[Extracted page text data]
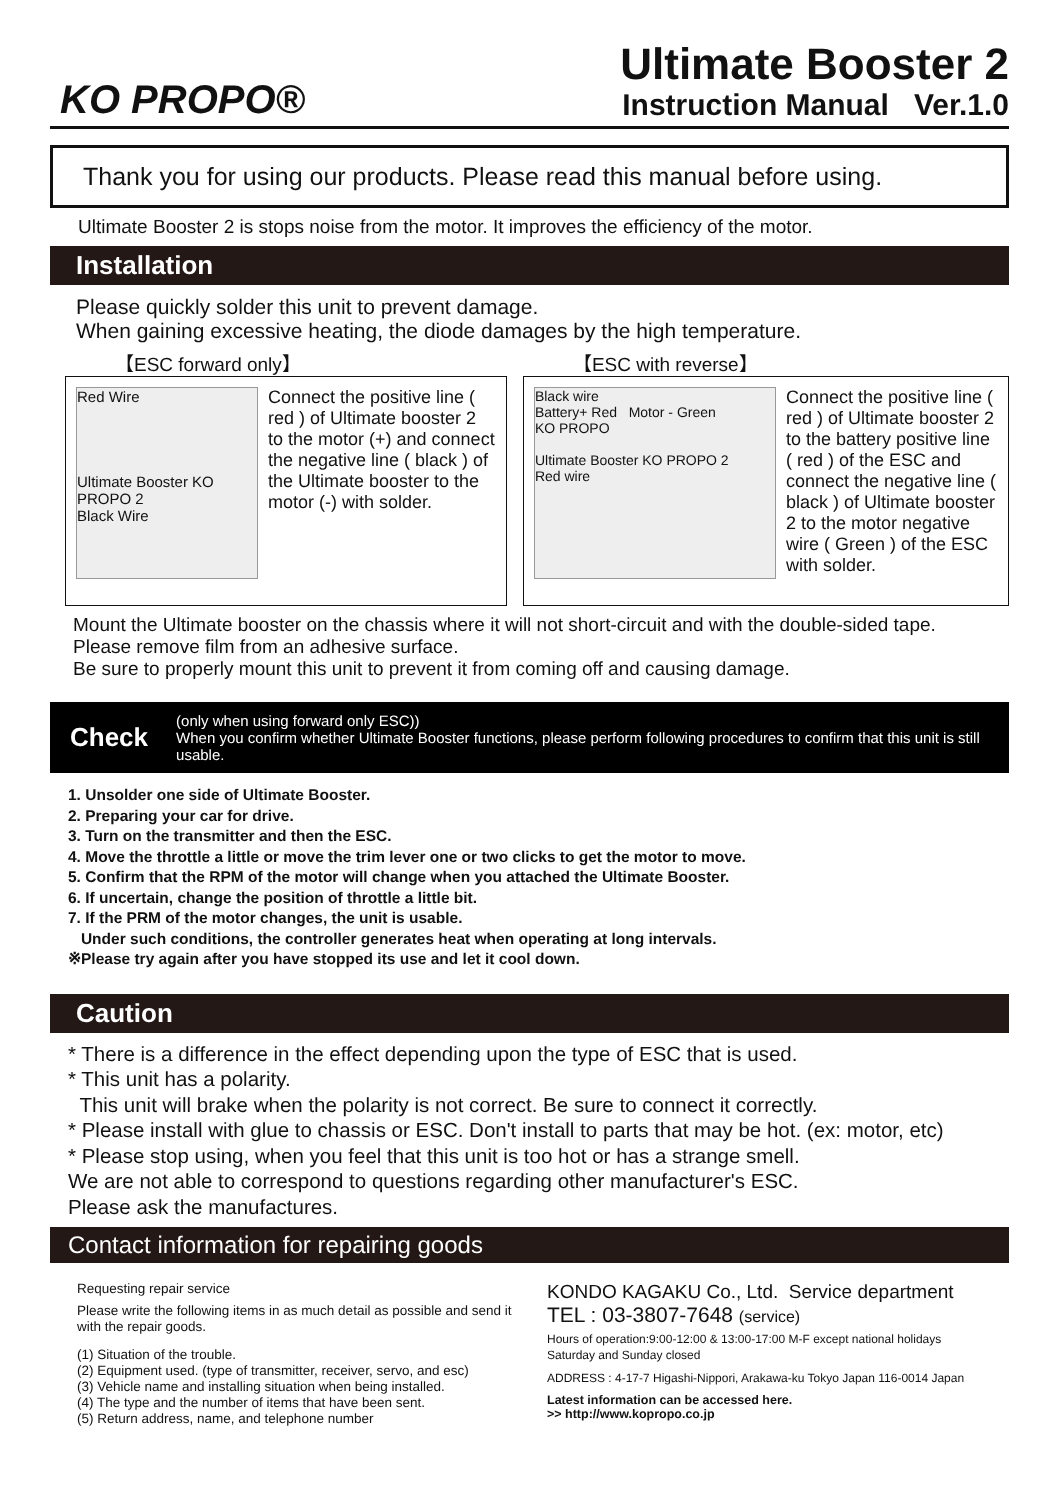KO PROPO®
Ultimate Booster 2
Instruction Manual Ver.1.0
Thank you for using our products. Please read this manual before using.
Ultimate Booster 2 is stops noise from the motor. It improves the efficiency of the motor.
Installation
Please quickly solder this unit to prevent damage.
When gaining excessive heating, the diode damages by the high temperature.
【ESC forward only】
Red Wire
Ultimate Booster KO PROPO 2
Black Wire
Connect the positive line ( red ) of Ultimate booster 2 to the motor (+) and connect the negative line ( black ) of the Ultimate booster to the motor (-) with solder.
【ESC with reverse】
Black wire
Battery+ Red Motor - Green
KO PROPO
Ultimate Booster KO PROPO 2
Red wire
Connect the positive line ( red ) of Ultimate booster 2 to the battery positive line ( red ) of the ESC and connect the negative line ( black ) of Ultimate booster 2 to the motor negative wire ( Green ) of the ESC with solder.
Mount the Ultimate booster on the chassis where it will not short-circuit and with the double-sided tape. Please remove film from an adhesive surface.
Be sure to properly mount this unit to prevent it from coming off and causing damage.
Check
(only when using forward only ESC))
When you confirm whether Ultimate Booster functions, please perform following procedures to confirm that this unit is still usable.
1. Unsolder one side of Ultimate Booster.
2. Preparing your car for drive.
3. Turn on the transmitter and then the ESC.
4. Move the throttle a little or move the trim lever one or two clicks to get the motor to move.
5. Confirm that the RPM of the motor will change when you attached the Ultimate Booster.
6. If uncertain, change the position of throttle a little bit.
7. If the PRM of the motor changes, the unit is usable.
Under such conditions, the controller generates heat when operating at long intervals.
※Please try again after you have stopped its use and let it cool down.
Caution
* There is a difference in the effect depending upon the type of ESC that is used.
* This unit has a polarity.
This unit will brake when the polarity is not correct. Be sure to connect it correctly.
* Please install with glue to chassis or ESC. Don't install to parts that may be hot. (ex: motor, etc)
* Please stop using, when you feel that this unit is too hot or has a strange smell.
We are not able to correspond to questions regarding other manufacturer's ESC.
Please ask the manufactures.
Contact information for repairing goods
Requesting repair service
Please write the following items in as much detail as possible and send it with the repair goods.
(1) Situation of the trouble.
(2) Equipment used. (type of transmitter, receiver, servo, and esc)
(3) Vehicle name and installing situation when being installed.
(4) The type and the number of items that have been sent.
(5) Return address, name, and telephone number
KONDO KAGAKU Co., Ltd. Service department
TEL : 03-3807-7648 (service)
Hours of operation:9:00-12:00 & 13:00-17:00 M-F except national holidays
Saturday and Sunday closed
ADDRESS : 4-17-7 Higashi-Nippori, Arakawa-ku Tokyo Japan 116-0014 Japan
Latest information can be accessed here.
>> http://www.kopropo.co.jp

**WORK REQUIRED:** Could you reproduce the data above exactly, without its pictures?

**ANSWER SPACE:**
KO PROPO®
Ultimate Booster 2
Instruction Manual Ver.1.0
Thank you for using our products. Please read this manual before using.
Ultimate Booster 2 is stops noise from the motor. It improves the efficiency of the motor.
Installation
Please quickly solder this unit to prevent damage.
When gaining excessive heating, the diode damages by the high temperature.
【ESC forward only】
Red Wire
Ultimate Booster KO PROPO 2
Black Wire
Connect the positive line ( red ) of Ultimate booster 2 to the motor (+) and connect the negative line ( black ) of the Ultimate booster to the motor (-) with solder.
【ESC with reverse】
Black wire
Battery+ Red Motor - Green
KO PROPO
Ultimate Booster KO PROPO 2
Red wire
Connect the positive line ( red ) of Ultimate booster 2 to the battery positive line ( red ) of the ESC and connect the negative line ( black ) of Ultimate booster 2 to the motor negative wire ( Green ) of the ESC with solder.
Mount the Ultimate booster on the chassis where it will not short-circuit and with the double-sided tape. Please remove film from an adhesive surface.
Be sure to properly mount this unit to prevent it from coming off and causing damage.
Check
(only when using forward only ESC))
When you confirm whether Ultimate Booster functions, please perform following procedures to confirm that this unit is still usable.
1. Unsolder one side of Ultimate Booster.
2. Preparing your car for drive.
3. Turn on the transmitter and then the ESC.
4. Move the throttle a little or move the trim lever one or two clicks to get the motor to move.
5. Confirm that the RPM of the motor will change when you attached the Ultimate Booster.
6. If uncertain, change the position of throttle a little bit.
7. If the PRM of the motor changes, the unit is usable.
Under such conditions, the controller generates heat when operating at long intervals.
※Please try again after you have stopped its use and let it cool down.
Caution
* There is a difference in the effect depending upon the type of ESC that is used.
* This unit has a polarity.
This unit will brake when the polarity is not correct. Be sure to connect it correctly.
* Please install with glue to chassis or ESC. Don't install to parts that may be hot. (ex: motor, etc)
* Please stop using, when you feel that this unit is too hot or has a strange smell.
We are not able to correspond to questions regarding other manufacturer's ESC.
Please ask the manufactures.
Contact information for repairing goods
Requesting repair service
Please write the following items in as much detail as possible and send it with the repair goods.
(1) Situation of the trouble.
(2) Equipment used. (type of transmitter, receiver, servo, and esc)
(3) Vehicle name and installing situation when being installed.
(4) The type and the number of items that have been sent.
(5) Return address, name, and telephone number
KONDO KAGAKU Co., Ltd. Service department
TEL : 03-3807-7648 (service)
Hours of operation:9:00-12:00 & 13:00-17:00 M-F except national holidays
Saturday and Sunday closed
ADDRESS : 4-17-7 Higashi-Nippori, Arakawa-ku Tokyo Japan 116-0014 Japan
Latest information can be accessed here.
>> http://www.kopropo.co.jp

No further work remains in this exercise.